▶ [WHAT IS EXPECTED]: Copy, from the data below, every line that has "задыхаться" in it.
(INPUT DATA)
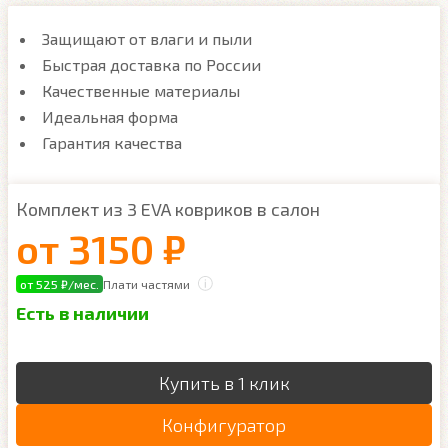
Защищают от влаги и пыли
Быстрая доставка по России
Качественные материалы
Идеальная форма
Гарантия качества
Комплект из 3 EVA ковриков в салон
от
3150 ₽
от 525 ₽/мес.
Плати частями
Есть в наличии
Купить в 1 клик
Конфигуратор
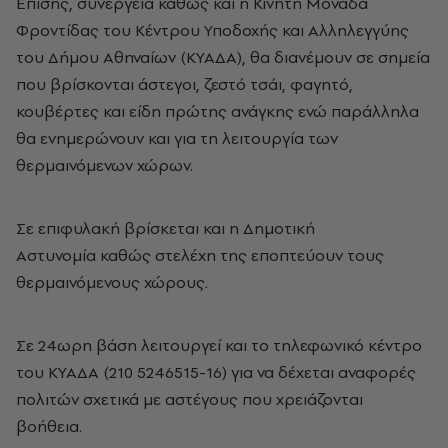
Επίσης, συνεργεία καθώς και η Κινητή Μονάδα
Φροντίδας του Κέντρου Υποδοχής και Αλληλεγγύης
του Δήμου Αθηναίων (ΚΥΑΔΑ), θα διανέμουν σε σημεία
που βρίσκονται άστεγοι, ζεστό τσάι, φαγητό,
κουβέρτες και είδη πρώτης ανάγκης ενώ παράλληλα
θα ενημερώνουν και για τη λειτουργία των
θερμαινόμενων χώρων.
Σε επιφυλακή βρίσκεται και η Δημοτική
Αστυνομία καθώς στελέχη της εποπτεύουν τους
θερμαινόμενους χώρους.
Σε 24ωρη βάση λειτουργεί και το τηλεφωνικό κέντρο
του ΚΥΑΔΑ (210 5246515-16) για να δέχεται αναφορές
πολιτών σχετικά με αστέγους που χρειάζονται
βοήθεια.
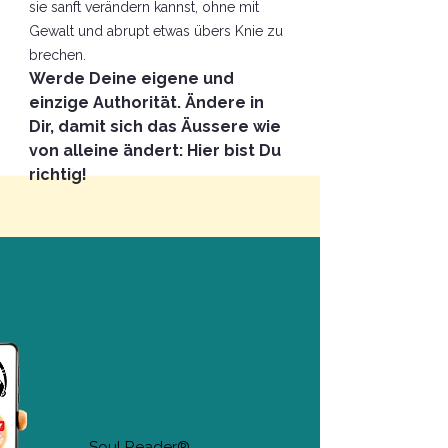
sie sanft verändern kannst, ohne mit
Gewalt und abrupt etwas übers Knie zu
brechen.
Werde Deine eigene und
einzige Authorität. Ändere in
Dir, damit sich das Äussere wie
von alleine ändert: Hier bist Du
richtig!
Soul Reader®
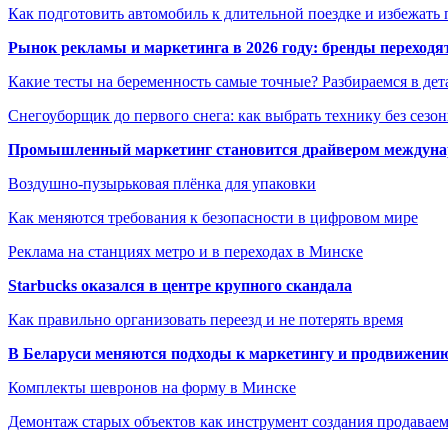
Как подготовить автомобиль к длительной поездке и избежать 
Рынок рекламы и маркетинга в 2026 году: бренды переход
Какие тесты на беременность самые точные? Разбираемся в дет
Снегоуборщик до первого снега: как выбрать технику без сезо
Промышленный маркетинг становится драйвером междунар
Воздушно-пузырьковая плёнка для упаковки
Как меняются требования к безопасности в цифровом мире
Реклама на станциях метро и в переходах в Минске
Starbucks оказался в центре крупного скандала
Как правильно организовать переезд и не потерять время
В Беларуси меняются подходы к маркетингу и продвижени
Комплекты шевронов на форму в Минске
Демонтаж старых объектов как инструмент создания продавае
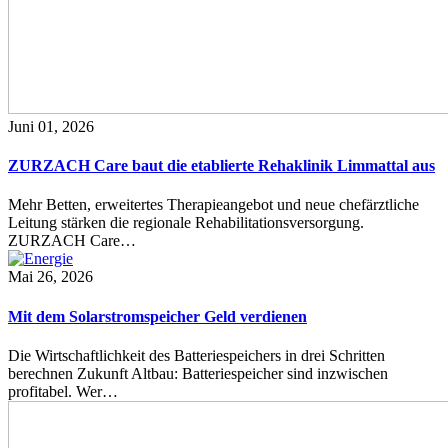
Juni 01, 2026
ZURZACH Care baut die etablierte Rehaklinik Limmattal aus
Mehr Betten, erweitertes Therapieangebot und neue chefärztliche
Leitung stärken die regionale Rehabilitationsversorgung.
ZURZACH Care…
Mai 26, 2026
Mit dem Solarstromspeicher Geld verdienen
Die Wirtschaftlichkeit des Batteriespeichers in drei Schritten
berechnen Zukunft Altbau: Batteriespeicher sind inzwischen
profitabel. Wer…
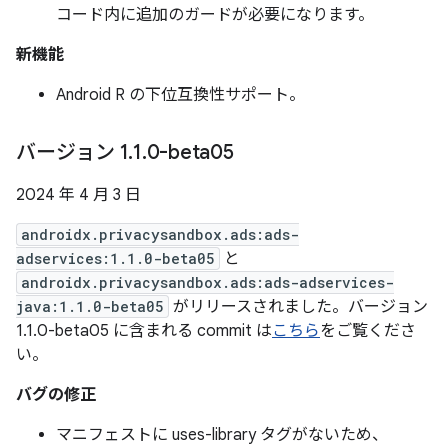
コード内に追加のガードが必要になります。
新機能
Android R の下位互換性サポート。
バージョン 1
.
1
.
0-beta05
2024 年 4 月 3 日
androidx.privacysandbox.ads:ads-
adservices:1.1.0-beta05
と
androidx.privacysandbox.ads:ads-adservices-
java:1.1.0-beta05
がリリースされました。バージョン
1.1.0-beta05 に含まれる commit は
こちら
をご覧くださ
い。
バグの修正
マニフェストに uses-library タグがないため、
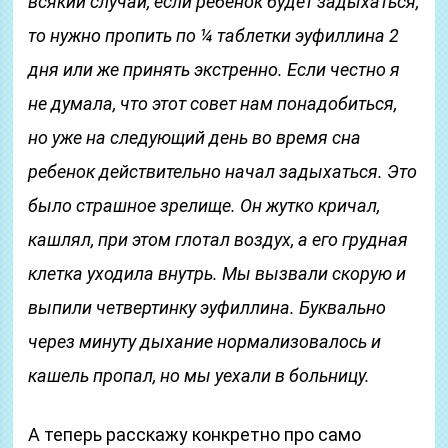
всякий случай, если ребенок будет задыхаться,
то нужно пропить по ¼ таблетки эуфиллина 2
дня или же принять экстренно. Если честно я
не думала, что этот совет нам понадобиться,
но уже на следующий день во время сна
ребенок действительно начал задыхаться. Это
было страшное зрелище. Он жутко кричал,
кашлял, при этом глотал воздух, а его грудная
клетка уходила внутрь. Мы вызвали скорую и
выпили четвертинку эуфиллина. Буквально
через минуту дыхание нормализовалось и
кашель пропал, но мы уехали в больницу.
А теперь расскажу конкретно про само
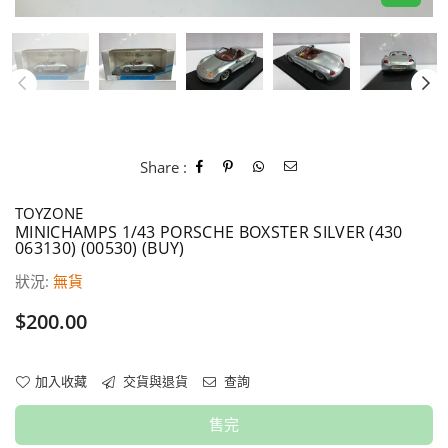
Share :
TOYZONE
MINICHAMPS 1/43 PORSCHE BOXSTER SILVER (430
063130) (00530) (BUY)
狀況:
無貨
價
$200.00
格
加入收藏
交貨與退貨
查詢
售完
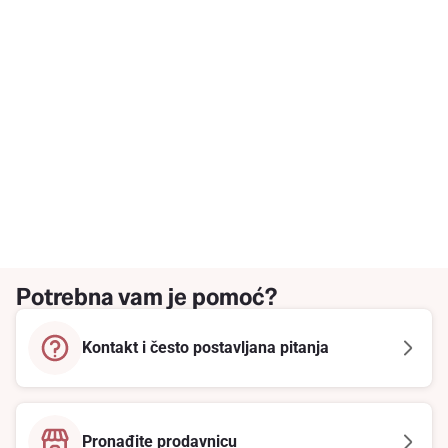
Potrebna vam je pomoć?
Kontakt i često postavljana pitanja
Pronađite prodavnicu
(End INPUT DATA)
▶ [EXERCISE RESPONSE]:
всякий случай, если ребенок будет задыхаться,
ребенок действительно начал задыхаться. Это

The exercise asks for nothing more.